The new funding comes at a time of intense growth for Zennify. Sandhu said the company’s head count currently is 200, up from 130 people last year. Revenue for 2021 is 50 percent higher than it was for 2020, and 2020 revenue grew 30 percent over that of 2019.
To meet that growth, Zennify is continuing its hiring spree, Sandhu said.
“We’re looking for tech professionals who are proficient with cloud and Salesforce and who can work with clients from a consulting, solutions and product management perspective,” he said. “There’s a talent war going on in our industry. Having a strong partner is important in finding the right talent as we expand our capabilities and geographical reach.”
Zennify has healthy gross margins but has been focused more on growth and less on profitability, Sandhu said.
“We’re looking to extend our growth and take advantage of opportunities, so profit is not a primary goal for us,” he said. “There is way more demand than supply in this industry. Salesforce and our clients can’t keep up with demand. So that’s a significant opportunity for us. The winners will be those who can take advantage of that opportunity. Customers need help yesterday. They’re behind on their digital transformation plans.”
The Salesforce channel community has seen a lot of investment and several acquisitions in the past couple of years.
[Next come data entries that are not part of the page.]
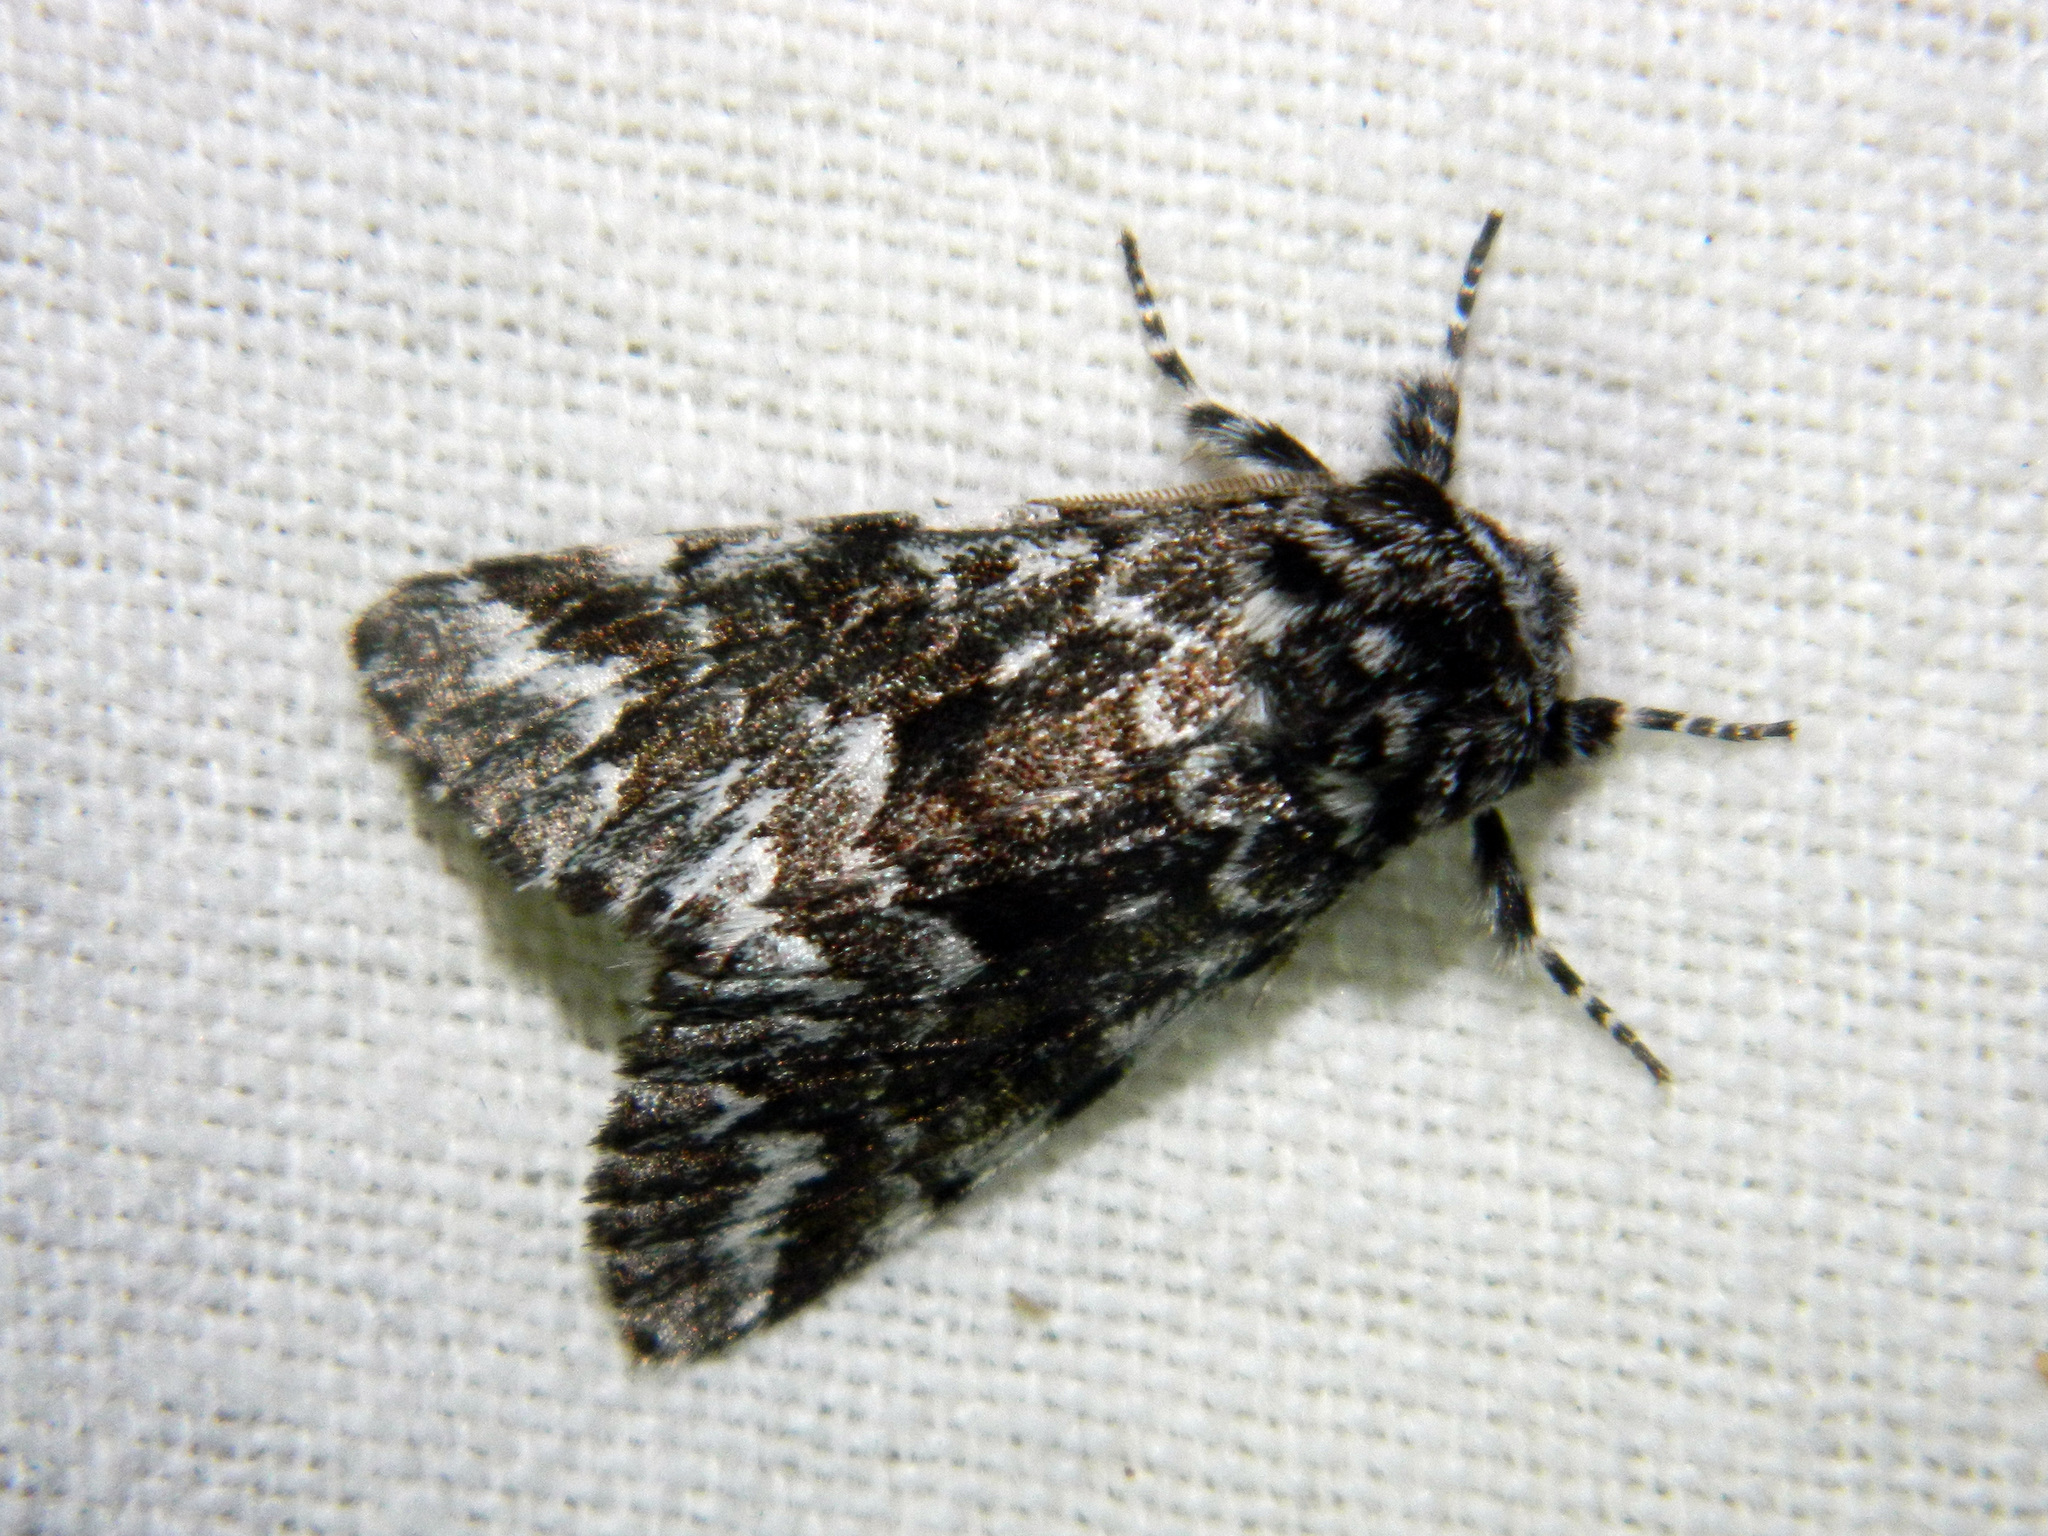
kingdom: Animalia
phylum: Arthropoda
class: Insecta
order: Lepidoptera
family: Noctuidae
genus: Panthea
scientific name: Panthea acronyctoides
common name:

Brillio, a digital-native technology solution provider, in November expanded its Salesforce-focused business practice with the acquisition of fellow solution provider Standav.
IT solution provider Computer Design & Integration in August acquired fellow solution provider Candoris as a way to double down on customers’ increasing digital transformation requirements by bringing Salesforce and ServiceNow expertise into a single organization.
Other acquisitions included private equity-backed Argano in August making its sixth acquisition in about a year, buying up Alamo, Calif.-based Salesforce partner aMind Solutions.
IBM in May deepened its expertise across the Salesforce platform in Europe with the acquisition of Salesforce consulting partner star Waeg.
ndia-based global solution provider and IT consultant Infosys in February 2020 made a big Salesforce channel play with its $250 million acquisition of Salt Lake City-based Salesforce Platinum partner Simplus.
And distributor ScanSource in 2018 acquired Canpango, a consultant with a strong Salesforce practice, to help its channel partners with consulting and implementation of Salesforce for their customers.
The intense interest in the Salesforce channel community is no mystery, Sandhu said.
“Salesforce has an ecosystem of solutions tailored to the financial industry all the way down to the bank or mortgage company level,” he said. “The need to grow this business is attractive to investors.”